Work instruction a
Reproduce word for word the part of the entries that opens with their first line and closes with the line containing "the ache in my heart continues to grow.", including both of those lines.

Opinion
3:16-cv-461-RJC 3:10-cr-208-RJC-DSC-1
11-14-2019
ORDER
THIS MATTER is before the Court on Petitioner's Motion to Vacate Sentence under 28 U.S.C. § 2255, (Doc. No. 1), and the Government's Motion to Dismiss, (Doc. No. 9). Also pending is the Government's unopposed Motion for an Extension of Time to File a Reply, (Doc. No. 16), which will be denied as moot.
I. BACKGROUND
Petitioner was indicted in the underlying criminal case for: Count (1), Hobbs Act conspiracy; Count (2), Hobbs Act robbery and aiding and abetting the same (18 U.S.C. §§ 1951, 2); and Count (3), using and carrying firearms during and in relation to a crime of violence, "that is, the violation of Title 18, United States Code 1951 set forth in Count Two," and aiding and abetting the same (18 U.S.C. §§ 924(c), 2). (3:10-cr-208, Doc. No. 3 at 4). A jury found Petitioner guilty as charged. (Id., Doc. No. 85).
The Court sentenced Petitioner to 60 months' imprisonment for Counts (1) and (2), concurrent, and 120 months for Count (3), consecutive, for a total of 180 months' imprisonment. (Id., Doc. No. 159).
Petitioner challenged his 120-month mandatory minimum consecutive sentence for the § 924(c) violation on direct appeal. He argued that he was only indicted for, and the jury was only instructed on, whether he carried a firearm whereas the Court found at sentencing that a firearm was discharged. The Fourth Circuit affirmed because the overwhelming evidence revealed that the weapon was discharged at a police officer as Petitioner and his co-conspirators fled. United States v. Clinton, 547 Fed. Appx. 261 (4th Cir. 2013).

Work instruction b
Answer these questions about the court order:
(i) What total term of imprisonment did the Court impose on Petitioner?
(ii) Which court affirmed on direct appeal?
(iii) Which pending motion will be denied as moot?

Recorded information
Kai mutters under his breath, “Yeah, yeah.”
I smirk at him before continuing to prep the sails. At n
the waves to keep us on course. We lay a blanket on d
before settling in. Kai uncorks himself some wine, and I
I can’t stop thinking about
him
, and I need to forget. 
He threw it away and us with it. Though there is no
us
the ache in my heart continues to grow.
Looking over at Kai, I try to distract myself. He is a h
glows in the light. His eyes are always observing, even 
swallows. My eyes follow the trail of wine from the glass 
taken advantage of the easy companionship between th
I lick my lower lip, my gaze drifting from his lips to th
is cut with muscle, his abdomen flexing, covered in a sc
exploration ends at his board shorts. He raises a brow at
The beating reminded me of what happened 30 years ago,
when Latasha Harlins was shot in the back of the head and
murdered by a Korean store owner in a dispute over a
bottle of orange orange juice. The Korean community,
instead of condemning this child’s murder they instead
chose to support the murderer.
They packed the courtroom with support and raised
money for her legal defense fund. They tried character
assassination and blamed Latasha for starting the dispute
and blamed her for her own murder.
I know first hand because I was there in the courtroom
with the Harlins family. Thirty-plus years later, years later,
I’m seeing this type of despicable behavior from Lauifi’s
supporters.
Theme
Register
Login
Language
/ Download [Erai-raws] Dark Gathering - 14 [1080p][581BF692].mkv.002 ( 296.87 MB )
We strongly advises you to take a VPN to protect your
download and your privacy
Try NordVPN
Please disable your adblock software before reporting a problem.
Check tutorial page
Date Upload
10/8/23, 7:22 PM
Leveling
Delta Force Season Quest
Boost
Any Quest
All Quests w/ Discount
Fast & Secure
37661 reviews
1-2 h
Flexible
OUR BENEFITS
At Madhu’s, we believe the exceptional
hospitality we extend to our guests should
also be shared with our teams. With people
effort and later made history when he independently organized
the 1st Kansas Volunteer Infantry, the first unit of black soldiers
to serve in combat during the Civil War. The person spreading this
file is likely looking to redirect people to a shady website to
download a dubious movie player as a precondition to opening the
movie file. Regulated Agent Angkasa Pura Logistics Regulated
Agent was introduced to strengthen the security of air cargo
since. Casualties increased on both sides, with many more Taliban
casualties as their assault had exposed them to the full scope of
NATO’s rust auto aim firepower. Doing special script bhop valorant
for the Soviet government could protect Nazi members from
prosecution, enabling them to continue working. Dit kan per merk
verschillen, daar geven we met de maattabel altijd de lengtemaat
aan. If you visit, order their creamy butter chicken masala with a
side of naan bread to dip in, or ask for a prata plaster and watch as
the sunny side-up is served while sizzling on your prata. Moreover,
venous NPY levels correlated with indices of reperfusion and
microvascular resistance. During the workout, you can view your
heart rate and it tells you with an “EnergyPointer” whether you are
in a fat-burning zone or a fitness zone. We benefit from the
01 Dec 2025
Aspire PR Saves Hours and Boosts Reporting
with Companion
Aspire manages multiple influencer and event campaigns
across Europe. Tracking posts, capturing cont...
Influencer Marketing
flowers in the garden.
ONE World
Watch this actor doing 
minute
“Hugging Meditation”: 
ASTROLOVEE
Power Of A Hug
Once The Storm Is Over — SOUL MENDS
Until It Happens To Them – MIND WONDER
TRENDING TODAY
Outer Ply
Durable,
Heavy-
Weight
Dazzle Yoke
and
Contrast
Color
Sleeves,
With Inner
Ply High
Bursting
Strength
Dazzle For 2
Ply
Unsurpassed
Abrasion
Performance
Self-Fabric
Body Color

Reply a
Kai mutters under his breath, “Yeah, yeah.”
I smirk at him before continuing to prep the sails. At n
the waves to keep us on course. We lay a blanket on d
before settling in. Kai uncorks himself some wine, and I
I can’t stop thinking about
him
, and I need to forget. 
He threw it away and us with it. Though there is no
us
the ache in my heart continues to grow.

Reply b
(i) 180 months' imprisonment.
(ii) The Fourth Circuit.
(iii) The Government's unopposed Motion for an Extension of Time to File a Reply.